======== Record set ========

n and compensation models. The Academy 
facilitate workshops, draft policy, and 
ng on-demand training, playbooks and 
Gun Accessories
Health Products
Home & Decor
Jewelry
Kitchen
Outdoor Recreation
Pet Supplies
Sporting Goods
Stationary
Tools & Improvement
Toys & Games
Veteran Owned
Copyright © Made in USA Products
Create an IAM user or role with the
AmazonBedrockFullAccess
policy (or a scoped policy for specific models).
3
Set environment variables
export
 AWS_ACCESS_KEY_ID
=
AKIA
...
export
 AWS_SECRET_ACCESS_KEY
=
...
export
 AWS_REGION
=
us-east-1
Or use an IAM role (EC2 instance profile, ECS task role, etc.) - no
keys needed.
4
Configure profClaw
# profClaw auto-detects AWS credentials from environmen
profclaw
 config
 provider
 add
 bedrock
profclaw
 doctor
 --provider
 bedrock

========
======== Record set ========

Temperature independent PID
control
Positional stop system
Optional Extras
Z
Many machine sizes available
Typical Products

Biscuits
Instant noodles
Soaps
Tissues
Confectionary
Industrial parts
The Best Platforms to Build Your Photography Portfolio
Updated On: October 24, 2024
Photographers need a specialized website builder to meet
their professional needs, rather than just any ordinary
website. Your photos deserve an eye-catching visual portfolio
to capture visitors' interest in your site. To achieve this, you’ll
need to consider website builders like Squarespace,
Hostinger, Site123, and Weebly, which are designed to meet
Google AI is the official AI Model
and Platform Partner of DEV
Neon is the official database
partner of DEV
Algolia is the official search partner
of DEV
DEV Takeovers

========

### [Assigned task]
Copy the material from the line containing "n and compensation models. The Academy" down to the line containing "Copyright © Made in USA Products", with both of those lines included, and reproduce every line without any changes.

### [Your solution]
n and compensation models. The Academy 
facilitate workshops, draft policy, and 
ng on-demand training, playbooks and 
Gun Accessories
Health Products
Home & Decor
Jewelry
Kitchen
Outdoor Recreation
Pet Supplies
Sporting Goods
Stationary
Tools & Improvement
Toys & Games
Veteran Owned
Copyright © Made in USA Products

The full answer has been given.